**Data records:**
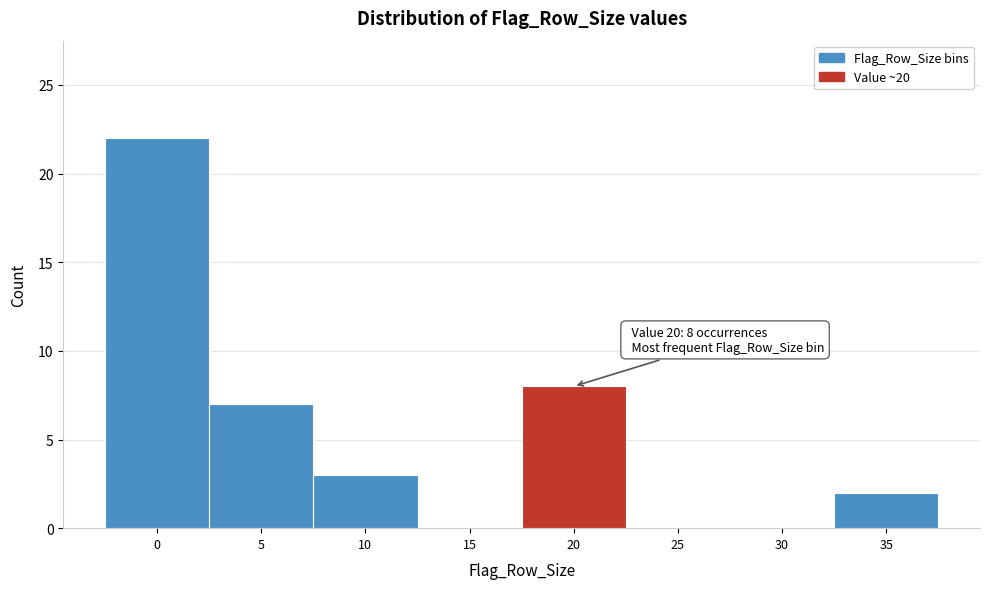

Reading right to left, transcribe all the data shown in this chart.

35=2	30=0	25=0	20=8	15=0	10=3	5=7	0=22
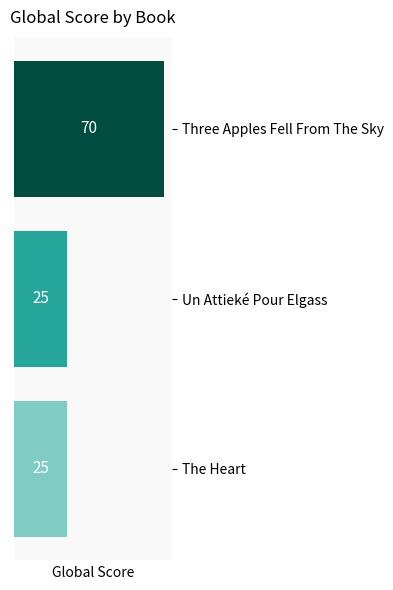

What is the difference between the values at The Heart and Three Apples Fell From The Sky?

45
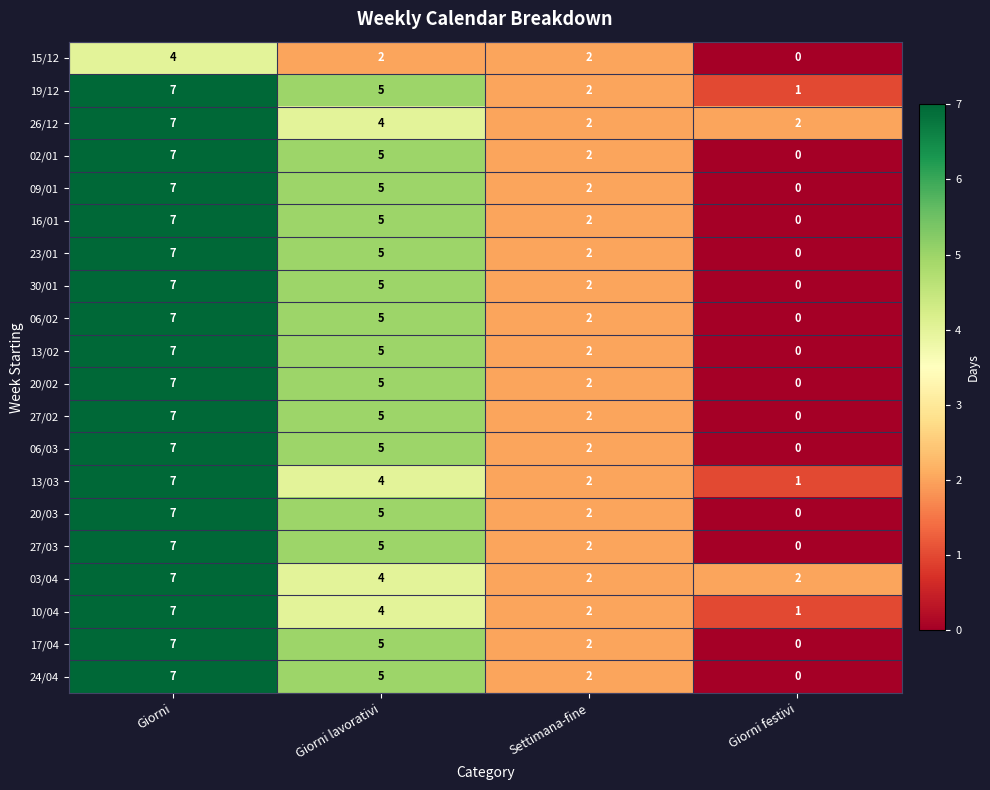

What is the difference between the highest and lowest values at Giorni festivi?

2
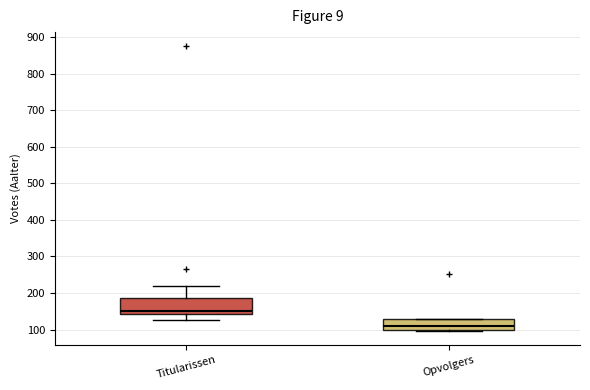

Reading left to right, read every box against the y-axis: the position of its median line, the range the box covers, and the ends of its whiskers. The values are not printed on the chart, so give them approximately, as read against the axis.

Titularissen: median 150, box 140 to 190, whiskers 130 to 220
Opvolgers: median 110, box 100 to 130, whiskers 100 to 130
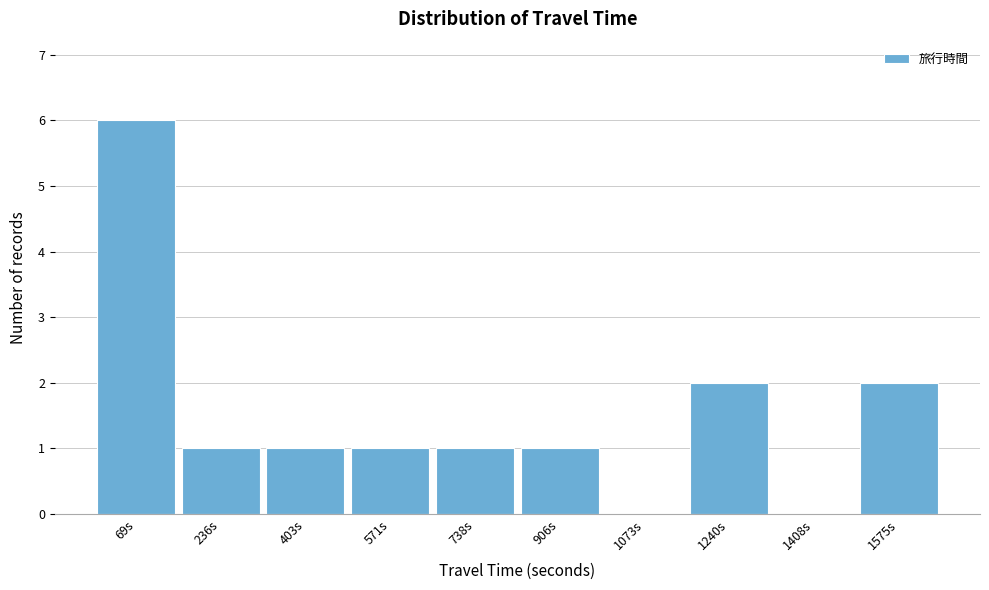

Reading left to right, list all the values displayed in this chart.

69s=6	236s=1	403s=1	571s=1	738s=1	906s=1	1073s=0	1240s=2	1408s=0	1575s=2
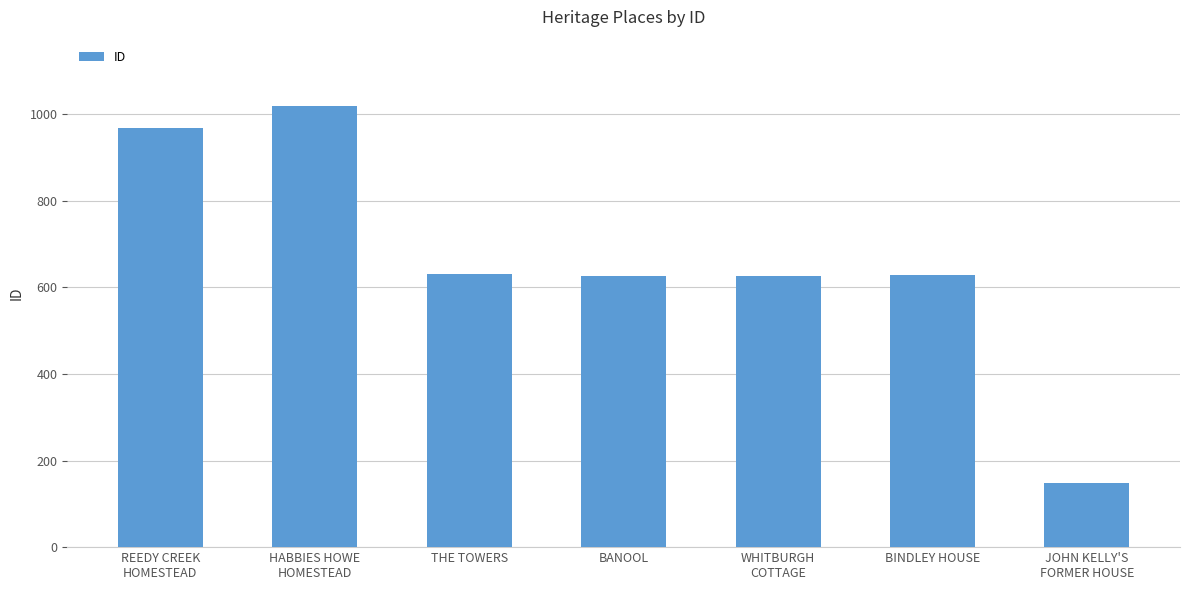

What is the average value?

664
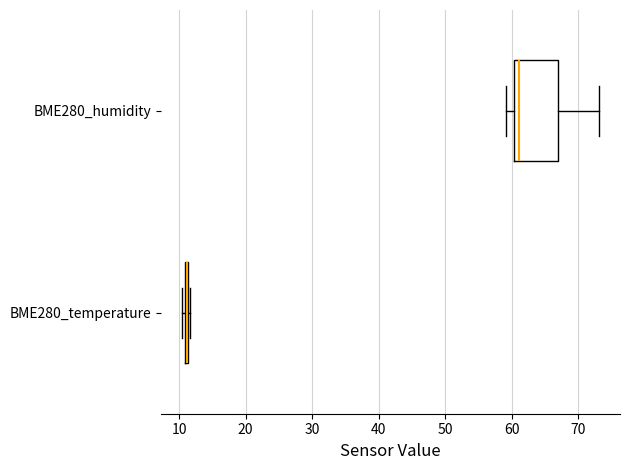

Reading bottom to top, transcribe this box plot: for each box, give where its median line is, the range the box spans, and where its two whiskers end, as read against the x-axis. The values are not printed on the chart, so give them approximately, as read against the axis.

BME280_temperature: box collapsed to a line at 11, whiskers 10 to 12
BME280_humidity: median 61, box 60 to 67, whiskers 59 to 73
...
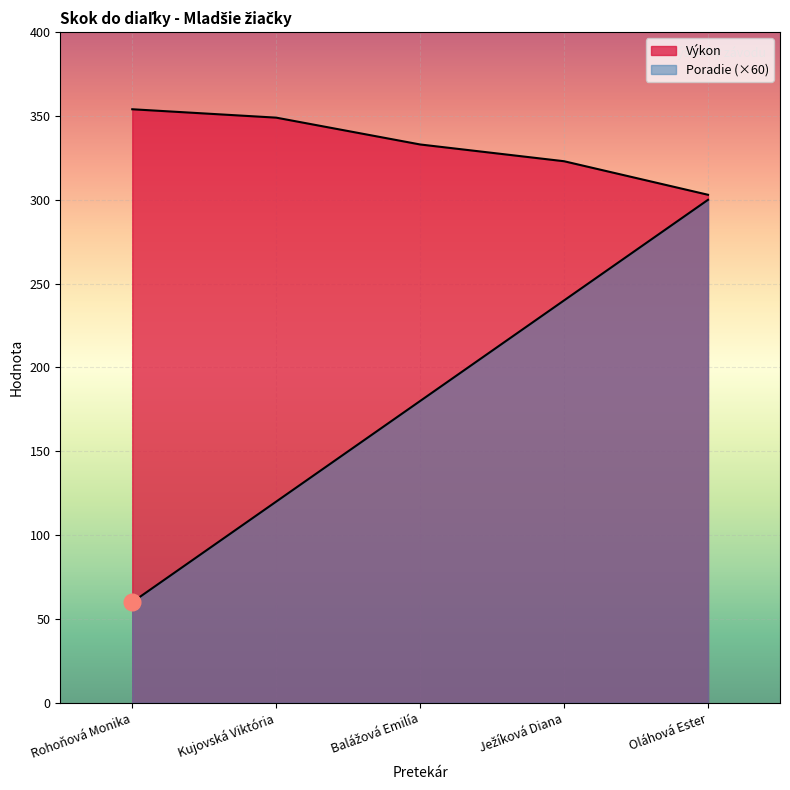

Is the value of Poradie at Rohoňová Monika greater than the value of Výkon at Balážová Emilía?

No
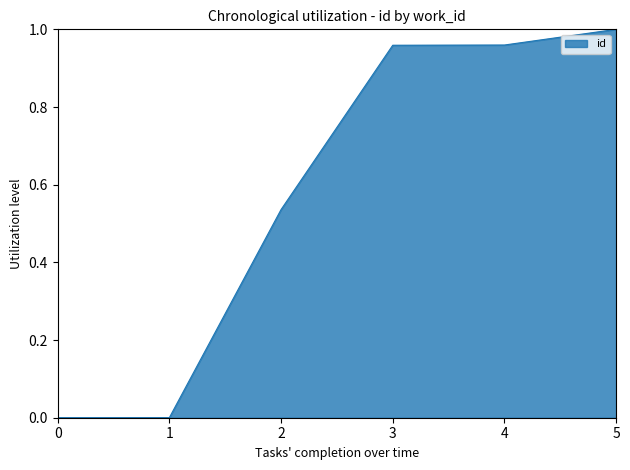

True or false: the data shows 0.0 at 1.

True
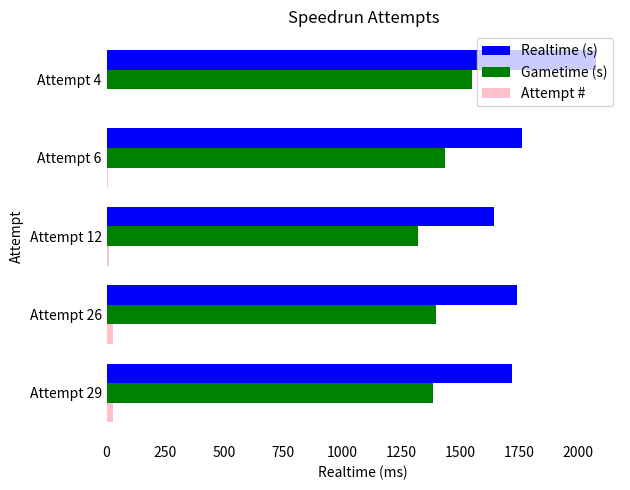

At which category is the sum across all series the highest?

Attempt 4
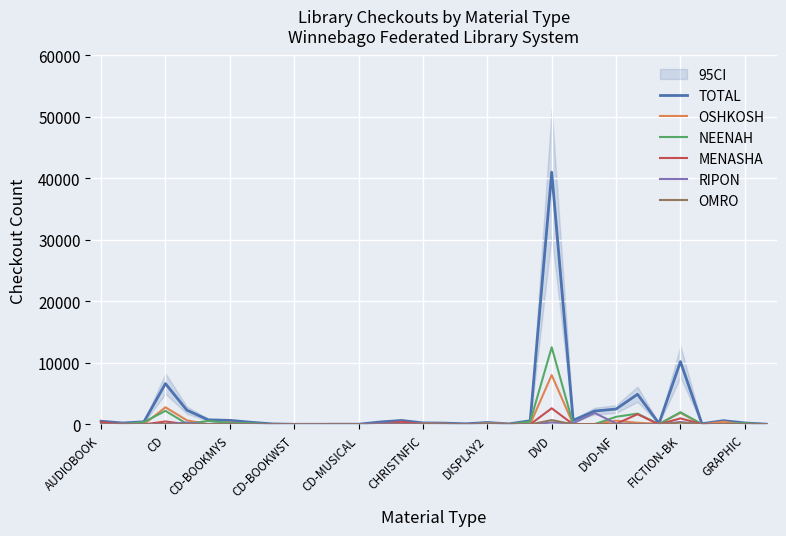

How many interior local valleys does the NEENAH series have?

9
* * *
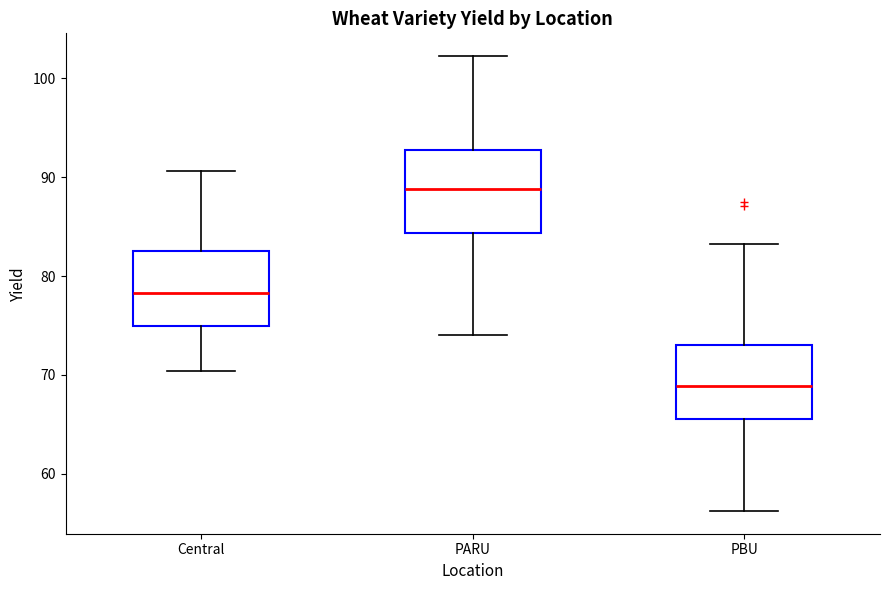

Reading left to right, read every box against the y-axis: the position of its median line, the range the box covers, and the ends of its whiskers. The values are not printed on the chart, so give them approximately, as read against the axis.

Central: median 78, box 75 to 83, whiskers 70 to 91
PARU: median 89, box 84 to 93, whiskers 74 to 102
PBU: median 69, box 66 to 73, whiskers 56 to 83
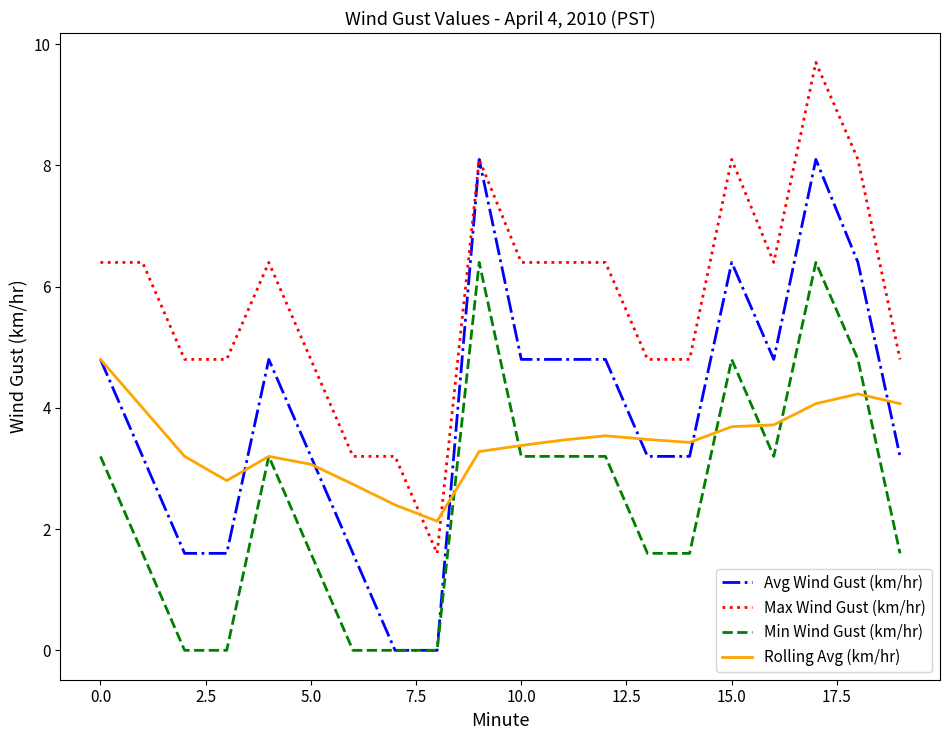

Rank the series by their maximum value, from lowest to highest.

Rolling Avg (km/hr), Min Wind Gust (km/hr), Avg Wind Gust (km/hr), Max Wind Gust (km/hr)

**Request:** Please format the material from the line containing "BME280_temperature: box collapsed" to the line containing "BME280_humidity: median 61, box" as a JSON list of strings, with one string per line and no blank lines.

**Result for this exercise:**
[
  "BME280_temperature: box collapsed to a line at 11, whiskers 10 to 12",
  "BME280_humidity: median 61, box 60 to 67, whiskers 59 to 73"
]